The Moores School of Music contemporary ensemble AURA will have a concert at the Moores Opera House on Monday.
The set list includes contemporary pieces from all over the world, including pieces composed by Toru Takemitsu, Olivier Messiaen and Lorenzo Ferrero. The concert, “All the Angles,” features pieces that contain titles associated with geometric slants, inclines, shapes, points and outlooks.
The AURA ensemble focuses on classical contemporary music from the last two decades and has a limited number of instruments, including a flautist, a clarinetist, a violinist, a cellist, a harpist, a couple of pianists and a percussionist.
The show will feature special guests flautist Caity Piccini and percussion professor and Director of Percussion Studies Blake Wilkins.
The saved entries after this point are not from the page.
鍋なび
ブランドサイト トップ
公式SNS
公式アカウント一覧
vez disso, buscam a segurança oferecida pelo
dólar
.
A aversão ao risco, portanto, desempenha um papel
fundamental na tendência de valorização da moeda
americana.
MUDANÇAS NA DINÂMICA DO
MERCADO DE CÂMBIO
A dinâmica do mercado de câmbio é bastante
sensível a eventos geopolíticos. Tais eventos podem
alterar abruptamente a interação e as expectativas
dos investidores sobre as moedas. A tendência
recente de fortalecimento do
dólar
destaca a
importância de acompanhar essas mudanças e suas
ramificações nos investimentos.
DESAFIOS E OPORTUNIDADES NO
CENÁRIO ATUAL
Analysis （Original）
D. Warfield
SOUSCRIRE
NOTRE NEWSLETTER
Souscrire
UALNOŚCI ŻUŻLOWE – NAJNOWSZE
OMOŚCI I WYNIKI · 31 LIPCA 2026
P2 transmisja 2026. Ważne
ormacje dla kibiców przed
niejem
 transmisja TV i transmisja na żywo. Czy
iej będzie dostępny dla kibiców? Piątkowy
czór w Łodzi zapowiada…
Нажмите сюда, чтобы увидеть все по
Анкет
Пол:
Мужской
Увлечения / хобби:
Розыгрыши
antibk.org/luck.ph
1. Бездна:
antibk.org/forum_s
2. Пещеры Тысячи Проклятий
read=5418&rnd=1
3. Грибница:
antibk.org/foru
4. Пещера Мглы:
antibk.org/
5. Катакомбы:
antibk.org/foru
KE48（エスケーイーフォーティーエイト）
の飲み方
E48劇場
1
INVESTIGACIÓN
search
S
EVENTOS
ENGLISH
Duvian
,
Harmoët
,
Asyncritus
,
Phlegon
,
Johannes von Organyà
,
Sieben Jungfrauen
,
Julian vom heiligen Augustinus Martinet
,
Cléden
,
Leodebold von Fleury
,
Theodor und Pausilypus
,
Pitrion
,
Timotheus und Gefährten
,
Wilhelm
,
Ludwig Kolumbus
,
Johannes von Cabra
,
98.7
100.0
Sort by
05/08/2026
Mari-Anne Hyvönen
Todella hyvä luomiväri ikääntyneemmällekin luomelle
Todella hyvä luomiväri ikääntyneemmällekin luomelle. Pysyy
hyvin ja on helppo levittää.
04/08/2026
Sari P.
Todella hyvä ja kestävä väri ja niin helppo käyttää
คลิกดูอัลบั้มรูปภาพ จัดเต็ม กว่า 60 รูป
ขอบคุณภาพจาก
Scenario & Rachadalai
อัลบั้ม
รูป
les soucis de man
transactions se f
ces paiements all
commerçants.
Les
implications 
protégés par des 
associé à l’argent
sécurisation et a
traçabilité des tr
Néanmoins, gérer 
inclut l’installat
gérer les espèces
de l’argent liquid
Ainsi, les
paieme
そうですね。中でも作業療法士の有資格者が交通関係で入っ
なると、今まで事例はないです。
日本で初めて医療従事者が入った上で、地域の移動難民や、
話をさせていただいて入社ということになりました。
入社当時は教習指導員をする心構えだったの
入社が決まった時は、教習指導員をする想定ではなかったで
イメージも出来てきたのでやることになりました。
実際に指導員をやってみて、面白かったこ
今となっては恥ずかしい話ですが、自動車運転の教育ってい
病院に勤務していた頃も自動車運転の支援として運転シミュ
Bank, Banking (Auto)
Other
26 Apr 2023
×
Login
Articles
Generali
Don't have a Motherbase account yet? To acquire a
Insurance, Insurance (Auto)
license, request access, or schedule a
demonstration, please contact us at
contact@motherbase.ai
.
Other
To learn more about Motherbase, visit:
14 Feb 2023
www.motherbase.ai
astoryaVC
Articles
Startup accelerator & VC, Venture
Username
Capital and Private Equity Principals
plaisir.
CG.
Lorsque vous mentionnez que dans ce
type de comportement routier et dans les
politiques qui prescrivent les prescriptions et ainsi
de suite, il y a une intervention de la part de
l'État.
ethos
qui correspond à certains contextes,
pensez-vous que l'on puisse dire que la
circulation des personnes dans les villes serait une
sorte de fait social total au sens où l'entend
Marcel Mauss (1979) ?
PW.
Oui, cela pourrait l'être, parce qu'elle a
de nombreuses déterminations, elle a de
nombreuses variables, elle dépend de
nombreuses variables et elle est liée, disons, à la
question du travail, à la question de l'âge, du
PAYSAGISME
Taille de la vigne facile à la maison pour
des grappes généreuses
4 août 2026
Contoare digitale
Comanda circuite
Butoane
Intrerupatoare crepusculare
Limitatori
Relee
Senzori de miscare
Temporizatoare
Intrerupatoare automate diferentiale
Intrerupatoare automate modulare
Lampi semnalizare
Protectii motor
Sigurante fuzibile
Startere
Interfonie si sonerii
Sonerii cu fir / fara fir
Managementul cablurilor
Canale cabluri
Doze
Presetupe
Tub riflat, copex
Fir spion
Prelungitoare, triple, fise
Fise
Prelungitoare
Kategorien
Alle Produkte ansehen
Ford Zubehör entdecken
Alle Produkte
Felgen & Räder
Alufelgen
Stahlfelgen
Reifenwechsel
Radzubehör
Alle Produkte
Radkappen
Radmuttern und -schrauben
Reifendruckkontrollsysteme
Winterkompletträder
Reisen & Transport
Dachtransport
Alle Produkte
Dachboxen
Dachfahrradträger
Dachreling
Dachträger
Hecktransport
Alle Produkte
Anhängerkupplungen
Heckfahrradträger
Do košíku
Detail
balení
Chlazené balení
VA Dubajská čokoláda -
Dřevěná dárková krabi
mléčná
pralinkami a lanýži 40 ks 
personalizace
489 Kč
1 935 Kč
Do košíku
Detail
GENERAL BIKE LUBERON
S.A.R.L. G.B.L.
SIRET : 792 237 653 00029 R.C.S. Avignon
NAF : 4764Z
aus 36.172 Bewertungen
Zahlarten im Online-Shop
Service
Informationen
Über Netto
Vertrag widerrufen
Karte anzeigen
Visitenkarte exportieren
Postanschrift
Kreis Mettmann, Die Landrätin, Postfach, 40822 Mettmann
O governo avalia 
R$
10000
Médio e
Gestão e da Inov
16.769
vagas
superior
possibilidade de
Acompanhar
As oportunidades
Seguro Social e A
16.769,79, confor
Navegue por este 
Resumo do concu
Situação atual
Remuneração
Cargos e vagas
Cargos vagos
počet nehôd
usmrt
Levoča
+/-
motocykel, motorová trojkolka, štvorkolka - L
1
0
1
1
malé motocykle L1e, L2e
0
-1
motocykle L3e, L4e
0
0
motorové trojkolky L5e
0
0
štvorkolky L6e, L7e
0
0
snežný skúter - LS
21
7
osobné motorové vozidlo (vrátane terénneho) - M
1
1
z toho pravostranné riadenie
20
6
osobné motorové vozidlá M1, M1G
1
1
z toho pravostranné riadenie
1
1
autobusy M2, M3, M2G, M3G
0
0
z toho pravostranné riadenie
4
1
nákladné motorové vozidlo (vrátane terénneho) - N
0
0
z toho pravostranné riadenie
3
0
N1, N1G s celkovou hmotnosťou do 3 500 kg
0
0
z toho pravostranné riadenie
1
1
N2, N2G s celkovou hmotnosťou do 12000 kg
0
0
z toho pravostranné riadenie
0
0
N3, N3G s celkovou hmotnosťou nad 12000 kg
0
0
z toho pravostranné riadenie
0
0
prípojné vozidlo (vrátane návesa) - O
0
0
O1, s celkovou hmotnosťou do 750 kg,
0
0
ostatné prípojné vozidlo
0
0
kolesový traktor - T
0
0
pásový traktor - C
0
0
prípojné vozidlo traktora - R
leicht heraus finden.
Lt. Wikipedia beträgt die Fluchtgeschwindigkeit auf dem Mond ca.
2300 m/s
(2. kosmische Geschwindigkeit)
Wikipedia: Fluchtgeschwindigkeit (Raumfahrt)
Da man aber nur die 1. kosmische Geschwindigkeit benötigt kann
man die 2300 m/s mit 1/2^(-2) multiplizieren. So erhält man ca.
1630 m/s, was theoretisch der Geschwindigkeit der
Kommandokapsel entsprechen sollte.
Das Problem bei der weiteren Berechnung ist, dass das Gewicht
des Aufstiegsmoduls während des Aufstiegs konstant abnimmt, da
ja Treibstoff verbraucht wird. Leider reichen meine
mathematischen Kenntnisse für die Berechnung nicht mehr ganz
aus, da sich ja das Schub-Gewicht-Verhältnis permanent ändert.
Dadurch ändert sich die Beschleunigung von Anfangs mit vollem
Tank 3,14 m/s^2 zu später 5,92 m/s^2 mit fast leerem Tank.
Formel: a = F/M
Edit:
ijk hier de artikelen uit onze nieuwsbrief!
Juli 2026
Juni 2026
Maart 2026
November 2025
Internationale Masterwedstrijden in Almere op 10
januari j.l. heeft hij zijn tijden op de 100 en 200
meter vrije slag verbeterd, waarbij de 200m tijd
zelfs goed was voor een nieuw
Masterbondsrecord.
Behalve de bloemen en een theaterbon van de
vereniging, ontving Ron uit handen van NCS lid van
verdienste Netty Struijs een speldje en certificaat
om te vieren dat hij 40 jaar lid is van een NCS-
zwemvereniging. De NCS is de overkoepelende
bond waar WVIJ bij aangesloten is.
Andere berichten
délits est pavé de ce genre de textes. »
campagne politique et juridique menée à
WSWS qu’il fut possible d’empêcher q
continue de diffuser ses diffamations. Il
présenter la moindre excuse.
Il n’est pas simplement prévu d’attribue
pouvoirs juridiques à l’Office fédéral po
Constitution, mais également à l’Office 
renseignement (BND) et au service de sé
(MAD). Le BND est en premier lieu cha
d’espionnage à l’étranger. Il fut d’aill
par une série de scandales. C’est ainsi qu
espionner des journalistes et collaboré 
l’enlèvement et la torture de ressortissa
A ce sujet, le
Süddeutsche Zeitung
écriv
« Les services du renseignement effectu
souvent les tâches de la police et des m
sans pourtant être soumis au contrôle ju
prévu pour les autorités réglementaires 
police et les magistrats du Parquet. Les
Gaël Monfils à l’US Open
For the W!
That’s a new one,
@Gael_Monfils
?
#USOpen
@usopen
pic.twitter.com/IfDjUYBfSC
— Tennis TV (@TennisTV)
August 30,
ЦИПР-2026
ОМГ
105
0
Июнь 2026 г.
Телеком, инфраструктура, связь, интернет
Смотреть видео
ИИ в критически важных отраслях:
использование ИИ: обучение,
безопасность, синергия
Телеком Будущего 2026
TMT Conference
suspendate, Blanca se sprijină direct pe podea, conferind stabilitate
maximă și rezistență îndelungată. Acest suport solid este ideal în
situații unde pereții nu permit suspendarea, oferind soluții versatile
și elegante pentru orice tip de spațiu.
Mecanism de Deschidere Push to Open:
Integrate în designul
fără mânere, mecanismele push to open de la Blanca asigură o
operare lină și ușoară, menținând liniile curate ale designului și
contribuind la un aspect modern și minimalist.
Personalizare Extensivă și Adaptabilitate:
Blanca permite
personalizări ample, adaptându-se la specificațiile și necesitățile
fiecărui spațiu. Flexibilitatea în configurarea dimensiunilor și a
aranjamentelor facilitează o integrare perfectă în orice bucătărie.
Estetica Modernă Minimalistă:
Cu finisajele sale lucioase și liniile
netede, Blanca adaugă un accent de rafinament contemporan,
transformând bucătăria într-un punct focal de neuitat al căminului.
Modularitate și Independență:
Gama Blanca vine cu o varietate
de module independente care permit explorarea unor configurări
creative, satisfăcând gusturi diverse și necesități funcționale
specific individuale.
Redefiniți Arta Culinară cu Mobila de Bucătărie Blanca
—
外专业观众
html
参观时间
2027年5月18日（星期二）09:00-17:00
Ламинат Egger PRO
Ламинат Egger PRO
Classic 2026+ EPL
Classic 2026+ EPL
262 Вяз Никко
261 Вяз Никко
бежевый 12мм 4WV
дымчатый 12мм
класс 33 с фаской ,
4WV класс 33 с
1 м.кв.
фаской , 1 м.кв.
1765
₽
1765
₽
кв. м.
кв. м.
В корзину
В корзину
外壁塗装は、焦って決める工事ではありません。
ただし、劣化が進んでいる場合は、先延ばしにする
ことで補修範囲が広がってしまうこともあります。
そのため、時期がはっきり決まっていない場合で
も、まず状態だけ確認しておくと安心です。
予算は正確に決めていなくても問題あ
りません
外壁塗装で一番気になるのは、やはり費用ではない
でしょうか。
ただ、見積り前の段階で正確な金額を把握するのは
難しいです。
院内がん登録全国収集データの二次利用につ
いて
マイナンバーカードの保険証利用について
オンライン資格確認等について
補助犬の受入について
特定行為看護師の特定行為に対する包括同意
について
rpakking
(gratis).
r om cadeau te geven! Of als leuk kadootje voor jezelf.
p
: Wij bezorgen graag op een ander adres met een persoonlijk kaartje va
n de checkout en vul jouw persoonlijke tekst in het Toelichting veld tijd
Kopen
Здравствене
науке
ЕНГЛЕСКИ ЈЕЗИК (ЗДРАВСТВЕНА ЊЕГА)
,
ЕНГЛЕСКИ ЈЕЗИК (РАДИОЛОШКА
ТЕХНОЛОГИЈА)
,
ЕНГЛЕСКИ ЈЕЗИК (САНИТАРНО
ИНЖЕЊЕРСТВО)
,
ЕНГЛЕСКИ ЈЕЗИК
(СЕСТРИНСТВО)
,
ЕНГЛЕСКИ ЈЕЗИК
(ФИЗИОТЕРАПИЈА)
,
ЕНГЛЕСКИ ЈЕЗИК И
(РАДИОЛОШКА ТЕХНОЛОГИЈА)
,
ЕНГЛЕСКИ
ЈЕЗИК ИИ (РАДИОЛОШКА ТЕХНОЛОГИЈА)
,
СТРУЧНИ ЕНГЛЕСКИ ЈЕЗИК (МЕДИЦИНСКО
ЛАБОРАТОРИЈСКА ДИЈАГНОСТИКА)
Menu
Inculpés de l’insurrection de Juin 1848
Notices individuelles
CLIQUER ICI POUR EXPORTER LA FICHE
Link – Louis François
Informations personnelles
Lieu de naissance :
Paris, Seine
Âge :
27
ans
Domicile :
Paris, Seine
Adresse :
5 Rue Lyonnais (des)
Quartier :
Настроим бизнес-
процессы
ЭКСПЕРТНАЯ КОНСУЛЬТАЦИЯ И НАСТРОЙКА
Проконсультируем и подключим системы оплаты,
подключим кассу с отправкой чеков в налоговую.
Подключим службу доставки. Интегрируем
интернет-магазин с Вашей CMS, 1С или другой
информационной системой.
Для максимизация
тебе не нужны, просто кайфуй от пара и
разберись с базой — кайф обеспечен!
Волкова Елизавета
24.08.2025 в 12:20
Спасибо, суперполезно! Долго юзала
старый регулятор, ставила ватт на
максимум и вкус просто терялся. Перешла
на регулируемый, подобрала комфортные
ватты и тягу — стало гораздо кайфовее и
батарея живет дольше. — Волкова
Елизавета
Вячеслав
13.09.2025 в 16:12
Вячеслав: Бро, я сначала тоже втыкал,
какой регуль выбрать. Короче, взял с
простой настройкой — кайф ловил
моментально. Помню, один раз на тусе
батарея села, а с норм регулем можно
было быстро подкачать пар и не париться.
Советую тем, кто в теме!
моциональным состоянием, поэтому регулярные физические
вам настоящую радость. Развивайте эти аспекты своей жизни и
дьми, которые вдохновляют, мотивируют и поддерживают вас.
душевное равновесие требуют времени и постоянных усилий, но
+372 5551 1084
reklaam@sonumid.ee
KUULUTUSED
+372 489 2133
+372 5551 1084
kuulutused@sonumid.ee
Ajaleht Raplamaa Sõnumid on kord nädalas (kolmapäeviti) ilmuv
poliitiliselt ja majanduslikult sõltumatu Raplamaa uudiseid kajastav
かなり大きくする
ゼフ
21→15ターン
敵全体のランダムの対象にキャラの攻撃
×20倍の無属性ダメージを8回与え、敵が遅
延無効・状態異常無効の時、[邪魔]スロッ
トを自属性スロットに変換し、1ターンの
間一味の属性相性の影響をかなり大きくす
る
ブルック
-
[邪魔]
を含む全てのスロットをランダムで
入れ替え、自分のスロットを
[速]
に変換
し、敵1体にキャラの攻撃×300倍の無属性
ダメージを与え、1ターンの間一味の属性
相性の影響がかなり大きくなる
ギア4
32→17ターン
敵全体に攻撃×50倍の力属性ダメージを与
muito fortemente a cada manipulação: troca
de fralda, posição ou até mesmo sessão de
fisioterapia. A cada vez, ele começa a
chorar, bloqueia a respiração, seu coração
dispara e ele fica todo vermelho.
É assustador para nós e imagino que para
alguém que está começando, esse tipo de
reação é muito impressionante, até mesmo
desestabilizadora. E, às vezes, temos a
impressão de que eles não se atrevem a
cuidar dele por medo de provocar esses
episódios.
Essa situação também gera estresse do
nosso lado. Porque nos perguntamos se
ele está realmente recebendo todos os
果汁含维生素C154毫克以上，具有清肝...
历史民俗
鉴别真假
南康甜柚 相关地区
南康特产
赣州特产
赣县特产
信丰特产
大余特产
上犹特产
“We’re trying to further that tradition of classical music. (For) any art that you want to keep alive, you need to keep doing fresh things,” said associate professor of composition and AURA director Robert Smith. “You can’t keep recycling the same old stuff.”
The set list also includes a piece, “N. 42° W,” composed by composition graduate student Daniel Webbon. He was inspired by his drive to Waco to visit his fiancée.
“He started thinking about his piece, and he realized that when he drives to visit his (fiancée), there’s this angle from Houston to Waco,” Smith said.
Although Webbon will not perform or conduct, he and Smith have been coaching the ensemble in preparation for the show.
“The most difficult thing was how to translate all the complex rhythms I improvise as a drummer to notes on a page that a player could read,” Webbon said. “There aren’t that many pieces written for piano, violin and clarinet.”
Smith said the AURA program is a training ground for musicians.
“This is a way for them to learn all these contemporary techniques that may occur musically,” Smith said. “They’re going to have to play for their career.”
Webbon won top honors at the University composition department’s Sarofim Composition Awards in 2012.
“Every year we have a contest (with) a graduate winner and undergraduate winner,” Smith said. “I want to commission (the winners) to write something new. I look at what I have and I tell them, ‘Here’s the theme for my concert, and here are the other pieces that I’m doing.’ I think a lot about that individual composer of what I think would be great for them to write next.”
Another piece on the set list is James Correa’s “Retrato cubist da cidade de Porto Alegre.”
Second-year doctoral student and violinist Ingid Gerling approached Smith with the piece.
“What I immediately liked about the piece was that it is very exciting and fast,” Gerling said.
Gerling was curious to learn the music and understand how the composer created this “new” aesthetic. Although it is a short piece, she said the technical challenges for the violin include fast scales, specific articulations and sudden mood changes.
“This piece is actually one of the first pieces that got me interested in new music,” Gerling said. “The performance is going to be very exciting, and all the pieces on the program are very interesting and keep the listener engaged.”
The audience can look forward to how the flautist will create a non-traditional flute sound by using a different finger arrangement to play two or three notes simultaneously.
Smith said this is the first year he has a harp player in the ensemble.
In addition, the harpists will de-tune their harps while they play; Smith said the note will be somewhere in the middle between a “D” and a “D” flat.
The concert will begin at 7:30 p.m. Tickets are $12 for general admission and $7 for faculty, staff and alumni.